Paris – A mensagem da despedida da vida política do nacionalista Lopo do Nascimento mexeu com a consciência da sociedade angolana, sobretudo da classe política que se partilhou com ele o fardo pesado da luta pela independência e os valores do nacionalismo e do patriotismo que serviram de força motriz contra o colonialismo português.

Fonte: Club-k.net

Eu conheci, pela primeira vez, este nacionalista, em Luanda, em 1975, quando vinha de Paris, via Lisboa, onde tinha ido tratar a prótese da minha perna que se perdeu na mina antipessoal do Exército Colonial Português, na Frente Leste, onde me militei nas fileiras da UNITA, como combatente pela liberdade.

Foi através do José N’Dele e António Sebastião Dembo, que na altura faziam parte do Governo de Transição, que me deram acesso ao Lopo Nascimento, colega do José N’Dele, no «Colégio Presidencial Rotativo».

━━━━━━━━━━

PERGUNTAS
A. As afirmações seguintes estão de acordo com o trecho sobre Lopo do Nascimento? (i) Quem escreve conheceu Lopo do Nascimento em Lisboa. (ii) Quem escreve perdeu a perna numa mina na Frente Leste. (iii) José N’Dele era colega de Lopo Nascimento no «Colégio Presidencial Rotativo». Responda sim ou não a cada uma e cite as palavras exatas do texto que decidem a resposta.
B. Prossiga o trecho sobre a despedida política de Lopo do Nascimento a partir do ponto em que termina.
Os registos que se seguem não são necessários.

MATERIAL DE ORIGEM
━━━━━━━━━━

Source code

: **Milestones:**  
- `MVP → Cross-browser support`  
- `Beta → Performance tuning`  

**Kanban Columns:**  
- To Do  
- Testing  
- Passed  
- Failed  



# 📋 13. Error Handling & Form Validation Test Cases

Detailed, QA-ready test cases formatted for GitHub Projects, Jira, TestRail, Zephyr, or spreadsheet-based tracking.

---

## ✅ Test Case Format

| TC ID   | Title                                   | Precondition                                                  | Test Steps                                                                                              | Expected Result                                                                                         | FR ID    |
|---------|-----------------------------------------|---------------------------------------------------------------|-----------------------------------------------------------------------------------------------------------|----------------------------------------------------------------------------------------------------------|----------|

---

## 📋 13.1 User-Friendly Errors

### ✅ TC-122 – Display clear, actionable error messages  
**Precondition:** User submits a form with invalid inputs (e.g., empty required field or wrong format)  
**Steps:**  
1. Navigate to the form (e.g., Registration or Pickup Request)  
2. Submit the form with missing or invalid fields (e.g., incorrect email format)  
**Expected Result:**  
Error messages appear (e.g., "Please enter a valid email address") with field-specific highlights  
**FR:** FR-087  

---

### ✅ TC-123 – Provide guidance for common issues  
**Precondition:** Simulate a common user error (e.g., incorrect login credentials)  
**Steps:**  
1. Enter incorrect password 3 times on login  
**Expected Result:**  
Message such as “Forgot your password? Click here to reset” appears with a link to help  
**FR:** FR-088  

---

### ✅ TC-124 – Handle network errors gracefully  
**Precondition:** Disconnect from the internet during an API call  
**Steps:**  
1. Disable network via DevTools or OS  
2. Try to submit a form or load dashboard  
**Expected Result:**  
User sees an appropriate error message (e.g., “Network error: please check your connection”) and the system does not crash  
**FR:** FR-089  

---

━━━━━━━━━━

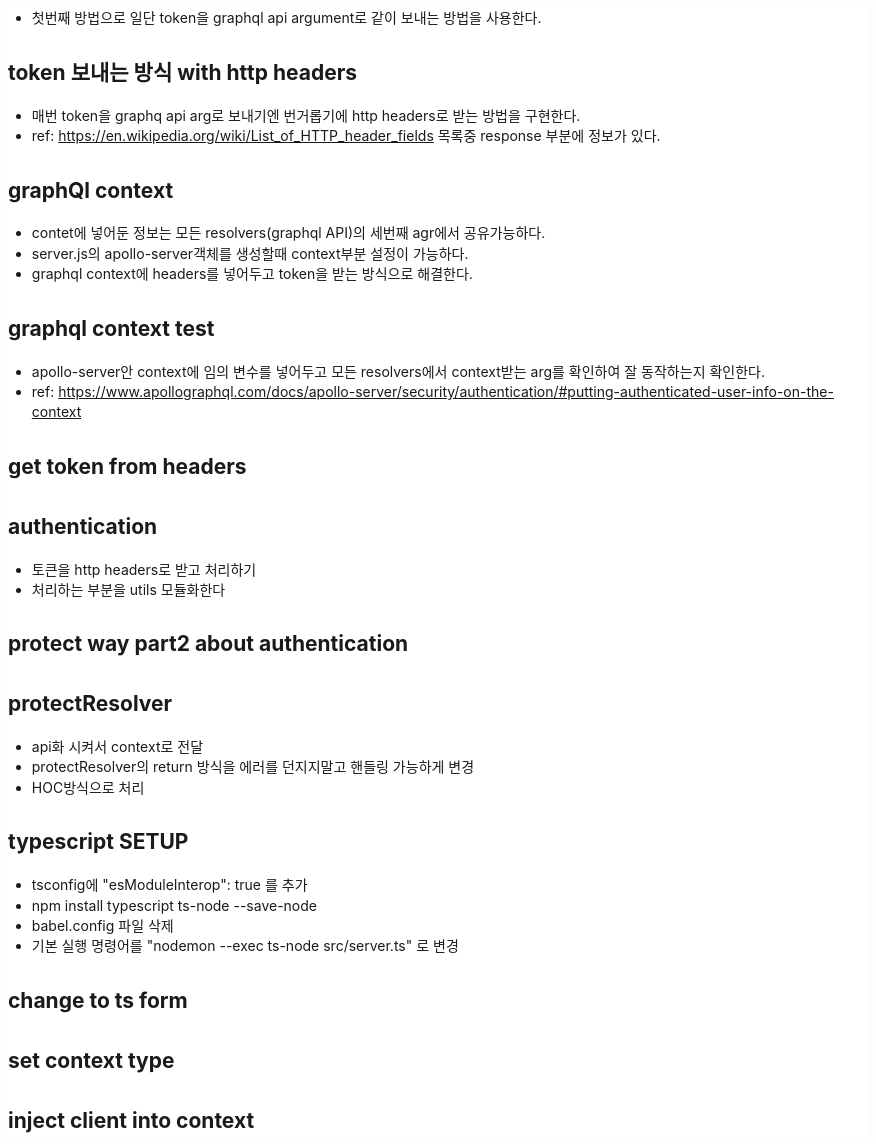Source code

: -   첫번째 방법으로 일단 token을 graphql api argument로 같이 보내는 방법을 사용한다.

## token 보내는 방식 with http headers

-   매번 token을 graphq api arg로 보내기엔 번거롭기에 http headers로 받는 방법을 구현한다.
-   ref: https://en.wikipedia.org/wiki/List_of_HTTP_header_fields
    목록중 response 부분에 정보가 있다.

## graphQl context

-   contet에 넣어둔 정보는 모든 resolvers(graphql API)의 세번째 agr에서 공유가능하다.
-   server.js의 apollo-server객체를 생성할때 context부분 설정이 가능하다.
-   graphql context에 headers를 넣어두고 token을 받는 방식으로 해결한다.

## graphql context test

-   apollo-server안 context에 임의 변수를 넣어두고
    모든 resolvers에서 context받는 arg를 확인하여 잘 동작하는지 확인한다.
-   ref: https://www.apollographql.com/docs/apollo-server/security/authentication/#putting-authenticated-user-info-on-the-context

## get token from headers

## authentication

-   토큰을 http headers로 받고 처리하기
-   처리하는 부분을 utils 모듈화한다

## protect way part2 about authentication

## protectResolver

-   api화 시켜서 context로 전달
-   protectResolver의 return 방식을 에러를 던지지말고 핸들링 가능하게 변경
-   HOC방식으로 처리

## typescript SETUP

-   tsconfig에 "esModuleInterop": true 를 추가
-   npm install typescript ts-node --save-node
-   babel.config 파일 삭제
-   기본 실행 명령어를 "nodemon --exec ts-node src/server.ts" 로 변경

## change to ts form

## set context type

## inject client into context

━━━━━━━━━━

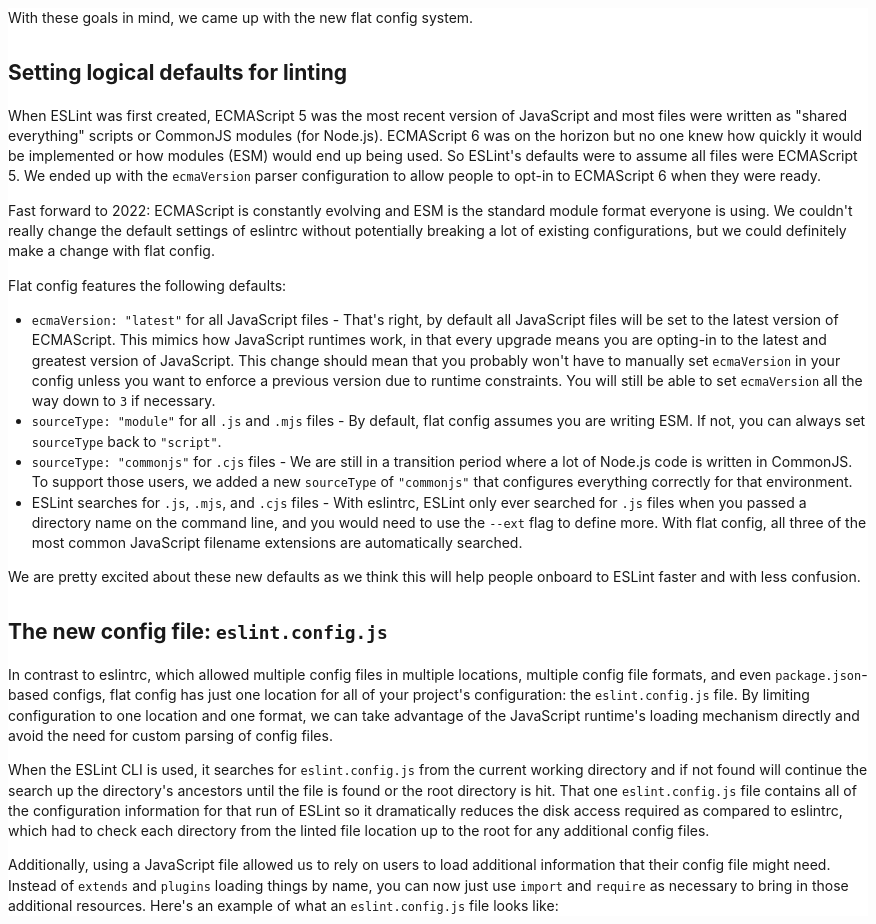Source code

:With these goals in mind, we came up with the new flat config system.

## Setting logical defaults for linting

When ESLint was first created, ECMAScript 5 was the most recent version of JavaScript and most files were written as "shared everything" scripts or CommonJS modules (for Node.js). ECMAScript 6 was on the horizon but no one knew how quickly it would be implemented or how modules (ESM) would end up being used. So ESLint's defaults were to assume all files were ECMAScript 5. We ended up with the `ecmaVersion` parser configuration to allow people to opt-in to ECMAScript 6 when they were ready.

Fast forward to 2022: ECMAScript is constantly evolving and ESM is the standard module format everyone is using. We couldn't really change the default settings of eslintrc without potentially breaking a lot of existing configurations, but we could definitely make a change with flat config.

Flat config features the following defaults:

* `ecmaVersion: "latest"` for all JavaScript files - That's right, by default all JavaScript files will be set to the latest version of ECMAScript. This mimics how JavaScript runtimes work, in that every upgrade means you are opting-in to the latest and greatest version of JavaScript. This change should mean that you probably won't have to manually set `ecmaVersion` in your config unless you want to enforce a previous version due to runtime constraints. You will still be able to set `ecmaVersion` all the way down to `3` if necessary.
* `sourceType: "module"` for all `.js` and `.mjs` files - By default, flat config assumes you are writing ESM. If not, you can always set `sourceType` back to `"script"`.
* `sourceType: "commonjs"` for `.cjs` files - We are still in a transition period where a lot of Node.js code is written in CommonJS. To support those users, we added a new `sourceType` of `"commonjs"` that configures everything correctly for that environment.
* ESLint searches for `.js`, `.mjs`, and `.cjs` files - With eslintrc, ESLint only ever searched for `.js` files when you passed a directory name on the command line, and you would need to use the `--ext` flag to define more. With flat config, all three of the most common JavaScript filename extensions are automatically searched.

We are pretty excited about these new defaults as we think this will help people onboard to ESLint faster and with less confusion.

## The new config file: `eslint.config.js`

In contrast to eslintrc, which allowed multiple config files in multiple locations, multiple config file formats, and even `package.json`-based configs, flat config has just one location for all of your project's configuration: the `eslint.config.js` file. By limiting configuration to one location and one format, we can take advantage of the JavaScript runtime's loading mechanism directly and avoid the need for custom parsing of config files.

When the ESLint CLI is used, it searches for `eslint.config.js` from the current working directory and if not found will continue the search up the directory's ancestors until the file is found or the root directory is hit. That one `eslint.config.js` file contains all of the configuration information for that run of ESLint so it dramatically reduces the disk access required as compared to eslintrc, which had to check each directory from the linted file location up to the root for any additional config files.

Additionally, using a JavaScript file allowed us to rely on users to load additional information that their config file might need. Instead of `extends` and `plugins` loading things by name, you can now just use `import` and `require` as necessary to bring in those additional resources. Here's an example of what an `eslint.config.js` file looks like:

━━━━━━━━━━

RESPOSTAS
A.
(i) Não: "em Luanda, em 1975"
(ii) Sim: "na mina antipessoal do Exército Colonial Português, na Frente Leste"
(iii) Sim: "colega do José N’Dele, no «Colégio Presidencial Rotativo»"

B.
Este Colégio presidencial, na qualidade de Primeiros-ministros era composto por Johnny Eduardo Penoqui (FNLA), Lopo do Nascimento (MPLA) e José N’Dele (UNITA), sob o auspício do alto comissário português, general Silva Cardoso. O António Sebastião Dembo era Ministro do Trabalho do Governo de Transição, por parte da UNITA.

Nesta altura da minha passagem por Lisboa e Luanda, a situação política era já turva e tensa, que me criara a percepção de que, o Acordo de Alvor não teria pernas para andar. Enquanto no aeroporto de Lisboa, onde fui acolhido por comandante Bento Simões, ex-colega de carteira do Dr. Jerónimo Wanga, em Portugal, eram evidentes as movimentações intensas no seio do Movimento das Forças Armadas (MFA).

O Brigadeiro Bento Simões era, nesta altura, o comandante das unidades estacionadas na região do Aeroporto. Deu-me a entender que havia muitas manobras no seio do MFA e o processo de descolonização de Angola já estava comprometida.

Por isso, ao desembarcar na pista de Kangumbe, no Moxico, tive que partilhar esta preocupação profunda com o Presidente da UNITA, Dr. Jonas Malheiro Savimbi.

O Lopo do Nascimento, nesta época histórica, era uma das figuras mais prestigiosas e influentes junto do presidente do MPLA, Dr. António Agostinho Neto. Ele tinha o perfil nacionalista forte, um político da esquerda moderada, um pouco distanciado do sectarismo e do dogmatismo ideológico do Marxismo, Leninismo e Estalinismo, que vigorava no seio do MPLA, como doutrina do Partido-Estado.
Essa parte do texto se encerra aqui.